▶ Information supplied
---*---
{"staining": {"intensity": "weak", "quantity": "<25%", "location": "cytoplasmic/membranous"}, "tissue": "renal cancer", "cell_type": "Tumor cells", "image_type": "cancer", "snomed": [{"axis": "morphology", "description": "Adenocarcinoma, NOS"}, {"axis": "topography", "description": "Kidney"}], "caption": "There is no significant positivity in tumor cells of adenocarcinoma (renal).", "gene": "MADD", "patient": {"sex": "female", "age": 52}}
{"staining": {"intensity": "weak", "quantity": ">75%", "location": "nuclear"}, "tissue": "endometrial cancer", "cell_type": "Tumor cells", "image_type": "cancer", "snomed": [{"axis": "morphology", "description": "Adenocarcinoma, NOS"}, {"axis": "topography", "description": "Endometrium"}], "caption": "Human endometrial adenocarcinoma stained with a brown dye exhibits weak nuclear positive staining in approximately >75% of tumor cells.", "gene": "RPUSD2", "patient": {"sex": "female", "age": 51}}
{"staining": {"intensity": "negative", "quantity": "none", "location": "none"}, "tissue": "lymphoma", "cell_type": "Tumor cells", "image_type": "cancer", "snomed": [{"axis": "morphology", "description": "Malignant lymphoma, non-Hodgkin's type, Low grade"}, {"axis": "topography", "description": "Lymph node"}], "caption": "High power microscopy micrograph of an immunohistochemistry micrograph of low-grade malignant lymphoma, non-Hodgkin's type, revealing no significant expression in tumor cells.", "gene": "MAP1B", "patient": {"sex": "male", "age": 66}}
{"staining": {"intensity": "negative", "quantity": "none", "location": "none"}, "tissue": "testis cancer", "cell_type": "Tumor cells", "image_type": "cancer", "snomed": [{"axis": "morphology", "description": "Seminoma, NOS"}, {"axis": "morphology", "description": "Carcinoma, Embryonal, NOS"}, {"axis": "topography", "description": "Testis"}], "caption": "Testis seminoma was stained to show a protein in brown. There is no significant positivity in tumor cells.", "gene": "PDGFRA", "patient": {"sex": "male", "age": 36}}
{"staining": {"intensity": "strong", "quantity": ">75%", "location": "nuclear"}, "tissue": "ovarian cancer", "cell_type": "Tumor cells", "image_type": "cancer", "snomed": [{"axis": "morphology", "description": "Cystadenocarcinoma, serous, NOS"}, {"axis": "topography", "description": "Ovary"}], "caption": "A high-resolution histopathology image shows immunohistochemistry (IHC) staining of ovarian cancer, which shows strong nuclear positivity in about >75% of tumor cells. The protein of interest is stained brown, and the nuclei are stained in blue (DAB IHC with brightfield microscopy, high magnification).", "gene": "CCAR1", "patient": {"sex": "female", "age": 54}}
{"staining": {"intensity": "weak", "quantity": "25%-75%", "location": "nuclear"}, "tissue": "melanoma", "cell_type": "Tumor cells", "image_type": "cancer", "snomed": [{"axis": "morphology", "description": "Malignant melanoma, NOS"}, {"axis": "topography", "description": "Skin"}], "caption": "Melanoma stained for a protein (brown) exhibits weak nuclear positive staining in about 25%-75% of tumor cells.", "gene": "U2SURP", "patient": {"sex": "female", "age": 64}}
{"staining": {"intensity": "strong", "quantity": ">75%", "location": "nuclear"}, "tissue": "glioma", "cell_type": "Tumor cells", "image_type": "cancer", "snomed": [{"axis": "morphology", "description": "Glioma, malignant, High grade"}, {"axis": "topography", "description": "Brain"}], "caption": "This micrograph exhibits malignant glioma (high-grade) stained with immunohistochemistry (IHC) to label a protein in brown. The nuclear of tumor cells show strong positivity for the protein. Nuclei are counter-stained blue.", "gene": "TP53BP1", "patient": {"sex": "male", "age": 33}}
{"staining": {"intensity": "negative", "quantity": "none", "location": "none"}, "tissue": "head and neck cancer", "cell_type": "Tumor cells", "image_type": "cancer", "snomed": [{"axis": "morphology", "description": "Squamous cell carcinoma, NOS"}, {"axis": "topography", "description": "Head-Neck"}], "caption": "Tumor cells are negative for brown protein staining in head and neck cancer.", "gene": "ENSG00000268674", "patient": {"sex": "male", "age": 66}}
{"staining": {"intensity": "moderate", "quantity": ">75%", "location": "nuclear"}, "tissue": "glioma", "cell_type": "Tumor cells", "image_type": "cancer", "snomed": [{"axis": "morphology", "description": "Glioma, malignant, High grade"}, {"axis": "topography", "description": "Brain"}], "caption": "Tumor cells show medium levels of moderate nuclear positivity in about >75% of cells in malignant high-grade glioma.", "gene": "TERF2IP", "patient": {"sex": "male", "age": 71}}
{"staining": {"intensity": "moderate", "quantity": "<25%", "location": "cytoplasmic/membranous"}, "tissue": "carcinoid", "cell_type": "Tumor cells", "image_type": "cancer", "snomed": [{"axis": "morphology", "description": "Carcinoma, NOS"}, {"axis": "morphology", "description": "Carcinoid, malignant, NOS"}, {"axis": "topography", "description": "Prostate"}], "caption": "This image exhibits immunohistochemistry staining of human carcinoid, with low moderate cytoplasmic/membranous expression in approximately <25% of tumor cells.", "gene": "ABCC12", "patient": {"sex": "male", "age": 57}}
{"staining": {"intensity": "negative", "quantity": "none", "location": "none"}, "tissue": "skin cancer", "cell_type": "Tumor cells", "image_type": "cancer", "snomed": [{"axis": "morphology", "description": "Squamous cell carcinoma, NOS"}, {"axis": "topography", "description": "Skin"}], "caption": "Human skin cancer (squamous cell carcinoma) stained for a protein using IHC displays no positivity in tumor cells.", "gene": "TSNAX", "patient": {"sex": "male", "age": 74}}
---*---
▶ What to do
Word for word, restate the entries that appear above.

▶ Solution for this exercise
{"staining": {"intensity": "weak", "quantity": "<25%", "location": "cytoplasmic/membranous"}, "tissue": "renal cancer", "cell_type": "Tumor cells", "image_type": "cancer", "snomed": [{"axis": "morphology", "description": "Adenocarcinoma, NOS"}, {"axis": "topography", "description": "Kidney"}], "caption": "There is no significant positivity in tumor cells of adenocarcinoma (renal).", "gene": "MADD", "patient": {"sex": "female", "age": 52}}
{"staining": {"intensity": "weak", "quantity": ">75%", "location": "nuclear"}, "tissue": "endometrial cancer", "cell_type": "Tumor cells", "image_type": "cancer", "snomed": [{"axis": "morphology", "description": "Adenocarcinoma, NOS"}, {"axis": "topography", "description": "Endometrium"}], "caption": "Human endometrial adenocarcinoma stained with a brown dye exhibits weak nuclear positive staining in approximately >75% of tumor cells.", "gene": "RPUSD2", "patient": {"sex": "female", "age": 51}}
{"staining": {"intensity": "negative", "quantity": "none", "location": "none"}, "tissue": "lymphoma", "cell_type": "Tumor cells", "image_type": "cancer", "snomed": [{"axis": "morphology", "description": "Malignant lymphoma, non-Hodgkin's type, Low grade"}, {"axis": "topography", "description": "Lymph node"}], "caption": "High power microscopy micrograph of an immunohistochemistry micrograph of low-grade malignant lymphoma, non-Hodgkin's type, revealing no significant expression in tumor cells.", "gene": "MAP1B", "patient": {"sex": "male", "age": 66}}
{"staining": {"intensity": "negative", "quantity": "none", "location": "none"}, "tissue": "testis cancer", "cell_type": "Tumor cells", "image_type": "cancer", "snomed": [{"axis": "morphology", "description": "Seminoma, NOS"}, {"axis": "morphology", "description": "Carcinoma, Embryonal, NOS"}, {"axis": "topography", "description": "Testis"}], "caption": "Testis seminoma was stained to show a protein in brown. There is no significant positivity in tumor cells.", "gene": "PDGFRA", "patient": {"sex": "male", "age": 36}}
{"staining": {"intensity": "strong", "quantity": ">75%", "location": "nuclear"}, "tissue": "ovarian cancer", "cell_type": "Tumor cells", "image_type": "cancer", "snomed": [{"axis": "morphology", "description": "Cystadenocarcinoma, serous, NOS"}, {"axis": "topography", "description": "Ovary"}], "caption": "A high-resolution histopathology image shows immunohistochemistry (IHC) staining of ovarian cancer, which shows strong nuclear positivity in about >75% of tumor cells. The protein of interest is stained brown, and the nuclei are stained in blue (DAB IHC with brightfield microscopy, high magnification).", "gene": "CCAR1", "patient": {"sex": "female", "age": 54}}
{"staining": {"intensity": "weak", "quantity": "25%-75%", "location": "nuclear"}, "tissue": "melanoma", "cell_type": "Tumor cells", "image_type": "cancer", "snomed": [{"axis": "morphology", "description": "Malignant melanoma, NOS"}, {"axis": "topography", "description": "Skin"}], "caption": "Melanoma stained for a protein (brown) exhibits weak nuclear positive staining in about 25%-75% of tumor cells.", "gene": "U2SURP", "patient": {"sex": "female", "age": 64}}
{"staining": {"intensity": "strong", "quantity": ">75%", "location": "nuclear"}, "tissue": "glioma", "cell_type": "Tumor cells", "image_type": "cancer", "snomed": [{"axis": "morphology", "description": "Glioma, malignant, High grade"}, {"axis": "topography", "description": "Brain"}], "caption": "This micrograph exhibits malignant glioma (high-grade) stained with immunohistochemistry (IHC) to label a protein in brown. The nuclear of tumor cells show strong positivity for the protein. Nuclei are counter-stained blue.", "gene": "TP53BP1", "patient": {"sex": "male", "age": 33}}
{"staining": {"intensity": "negative", "quantity": "none", "location": "none"}, "tissue": "head and neck cancer", "cell_type": "Tumor cells", "image_type": "cancer", "snomed": [{"axis": "morphology", "description": "Squamous cell carcinoma, NOS"}, {"axis": "topography", "description": "Head-Neck"}], "caption": "Tumor cells are negative for brown protein staining in head and neck cancer.", "gene": "ENSG00000268674", "patient": {"sex": "male", "age": 66}}
{"staining": {"intensity": "moderate", "quantity": ">75%", "location": "nuclear"}, "tissue": "glioma", "cell_type": "Tumor cells", "image_type": "cancer", "snomed": [{"axis": "morphology", "description": "Glioma, malignant, High grade"}, {"axis": "topography", "description": "Brain"}], "caption": "Tumor cells show medium levels of moderate nuclear positivity in about >75% of cells in malignant high-grade glioma.", "gene": "TERF2IP", "patient": {"sex": "male", "age": 71}}
{"staining": {"intensity": "moderate", "quantity": "<25%", "location": "cytoplasmic/membranous"}, "tissue": "carcinoid", "cell_type": "Tumor cells", "image_type": "cancer", "snomed": [{"axis": "morphology", "description": "Carcinoma, NOS"}, {"axis": "morphology", "description": "Carcinoid, malignant, NOS"}, {"axis": "topography", "description": "Prostate"}], "caption": "This image exhibits immunohistochemistry staining of human carcinoid, with low moderate cytoplasmic/membranous expression in approximately <25% of tumor cells.", "gene": "ABCC12", "patient": {"sex": "male", "age": 57}}
{"staining": {"intensity": "negative", "quantity": "none", "location": "none"}, "tissue": "skin cancer", "cell_type": "Tumor cells", "image_type": "cancer", "snomed": [{"axis": "morphology", "description": "Squamous cell carcinoma, NOS"}, {"axis": "topography", "description": "Skin"}], "caption": "Human skin cancer (squamous cell carcinoma) stained for a protein using IHC displays no positivity in tumor cells.", "gene": "TSNAX", "patient": {"sex": "male", "age": 74}}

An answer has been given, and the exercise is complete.